A diferencia de la información estrictamente semántica, es decir, un mensaje que encierra un significado en función de un código sobreentendido entre emisor y receptor, la información prescriptiva puede ser identificada mejor por su carácter determinante. Cualquier tipo de “instrucción” es decir, de recomendación o mandato en orden a producir un resultado determinado puede ser tomado por ejemplo de información prescriptiva. Así por ejemplo, una receta para la elaboración de un pastel o un conjunto de instrucciones de montaje para la construcción de una estantería lo son. La información prescriptiva contiene las claves para el desarrollo de un trabajo en una determinada forma y condiciones, con unos materiales específicos, en orden a la consecución de un resultado predeterminado. Es importante comprender que la información prescriptiva es siempre intencional, es decir, se refiere a algo que tiene una realidad propia independientemente de la información, y que constituye el modelo y el origen de dicha información. La idea del pastel y la idea de la estantería son lógicamente previas a la constitución de las instrucciones que las prescriben y éstas han sido originadas en función de aquellas.

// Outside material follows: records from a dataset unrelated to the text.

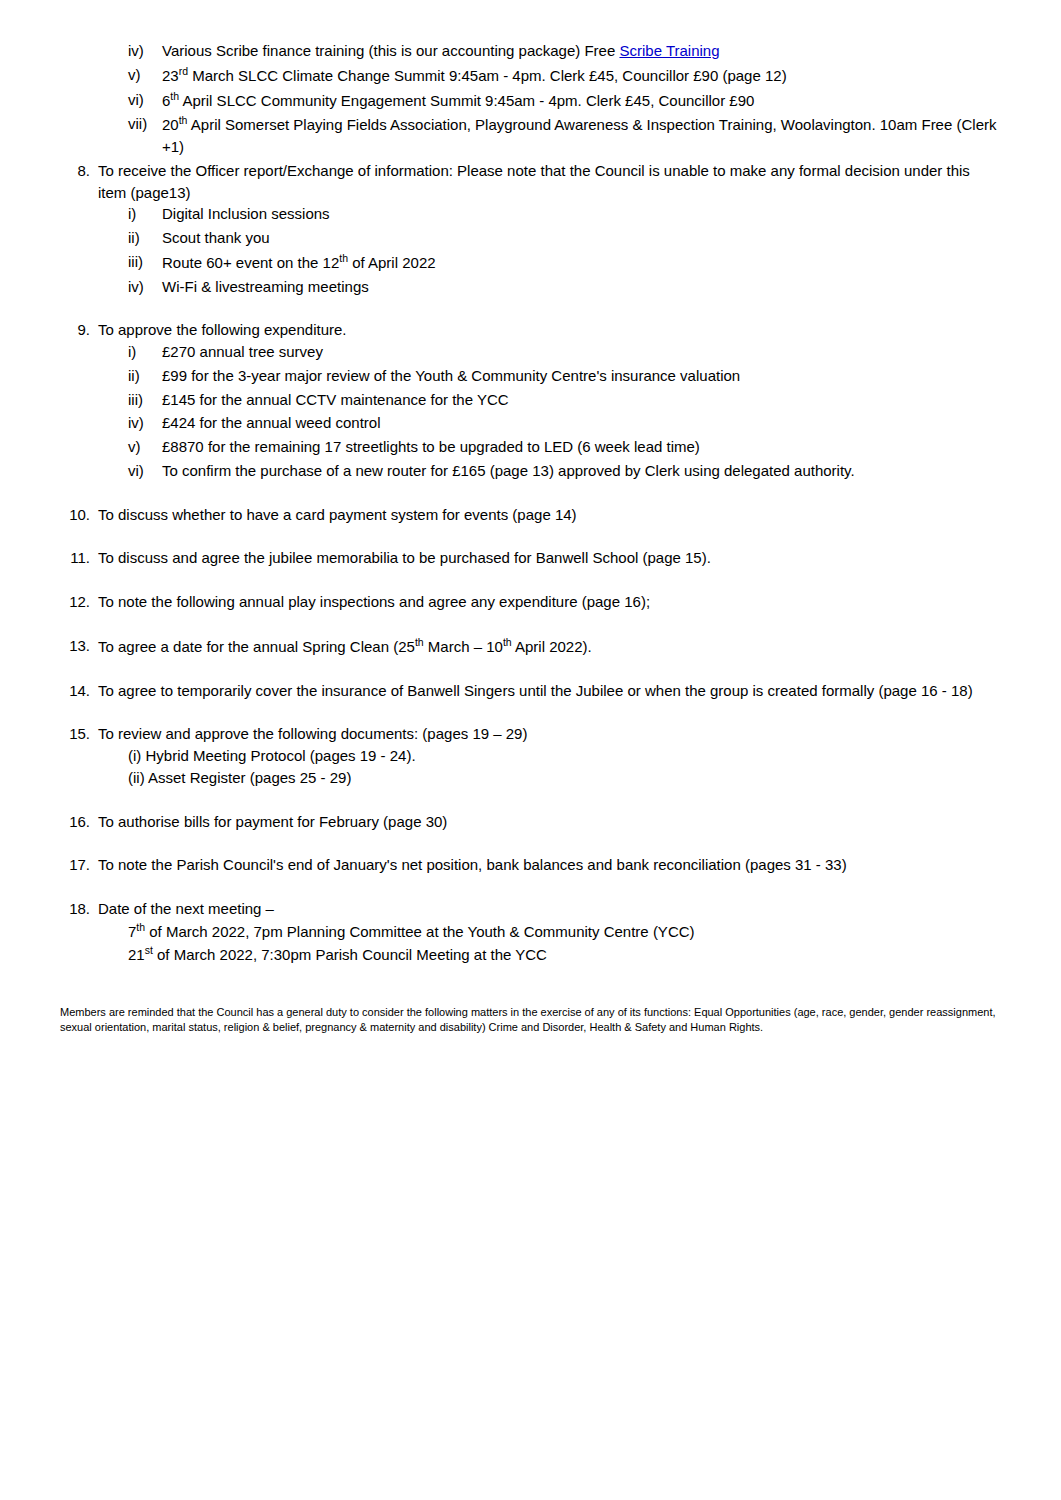iv) Various Scribe finance training (this is our accounting package) Free Scribe Training
v) 23rd March SLCC Climate Change Summit 9:45am - 4pm. Clerk £45, Councillor £90 (page 12)
vi) 6th April SLCC Community Engagement Summit 9:45am - 4pm. Clerk £45, Councillor £90
vii) 20th April Somerset Playing Fields Association, Playground Awareness & Inspection Training, Woolavington. 10am Free (Clerk +1)
8. To receive the Officer report/Exchange of information: Please note that the Council is unable to make any formal decision under this item (page13)
i) Digital Inclusion sessions
ii) Scout thank you
iii) Route 60+ event on the 12th of April 2022
iv) Wi-Fi & livestreaming meetings
9. To approve the following expenditure.
i)£270 annual tree survey
ii)£99 for the 3-year major review of the Youth & Community Centre's insurance valuation
iii)£145 for the annual CCTV maintenance for the YCC
iv)£424 for the annual weed control
v)£8870 for the remaining 17 streetlights to be upgraded to LED (6 week lead time)
vi) To confirm the purchase of a new router for £165 (page 13) approved by Clerk using delegated authority.
10. To discuss whether to have a card payment system for events (page 14)
11. To discuss and agree the jubilee memorabilia to be purchased for Banwell School (page 15).
12. To note the following annual play inspections and agree any expenditure (page 16);
13. To agree a date for the annual Spring Clean (25th March – 10th April 2022).
14. To agree to temporarily cover the insurance of Banwell Singers until the Jubilee or when the group is created formally (page 16 - 18)
15. To review and approve the following documents: (pages 19 – 29)
(i) Hybrid Meeting Protocol (pages 19 - 24).
(ii) Asset Register (pages 25 - 29)
16. To authorise bills for payment for February (page 30)
17. To note the Parish Council's end of January's net position, bank balances and bank reconciliation (pages 31 - 33)
18. Date of the next meeting –
7th of March 2022, 7pm Planning Committee at the Youth & Community Centre (YCC)
21st of March 2022, 7:30pm Parish Council Meeting at the YCC
Members are reminded that the Council has a general duty to consider the following matters in the exercise of any of its functions: Equal Opportunities (age, race, gender, gender reassignment, sexual orientation, marital status, religion & belief, pregnancy & maternity and disability) Crime and Disorder, Health & Safety and Human Rights.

Pero nos centraremos en un ejemplo de información prescriptiva especialmente significativo para construir nuestra analogía: la música. La idea musical nacida en la mente creadora del artista se concreta, como todos sabemos, en una partitura. Dicha partitura está conformada por líneas paralelas, el pentagrama, y pequeñas anotaciones, las notas musicales, que juntas constituyen un sistema simbólico material. La partitura no es por sí misma un mensaje plenamente significativo, en la medida en que no baste con poderla leer y entender su contenido para recrear plenamente la intención del compositor. Al igual que la intención de una receta es procurar la realización de un exquisito pastel, el objeto de la partitura es contener las instrucciones precisas para ejecutar una interpretación musical recreando la música concebida por el compositor. De ahí su carácter prescriptivo. Imaginemos las notas de una sencilla canción que pueden ser ejecutadas en un instrumento de teclado; un estudiante de piano no excesivamente experimentado podría leer la partitura y ejecutar los movimientos indicados para hacer surgir la música prescrita por ella.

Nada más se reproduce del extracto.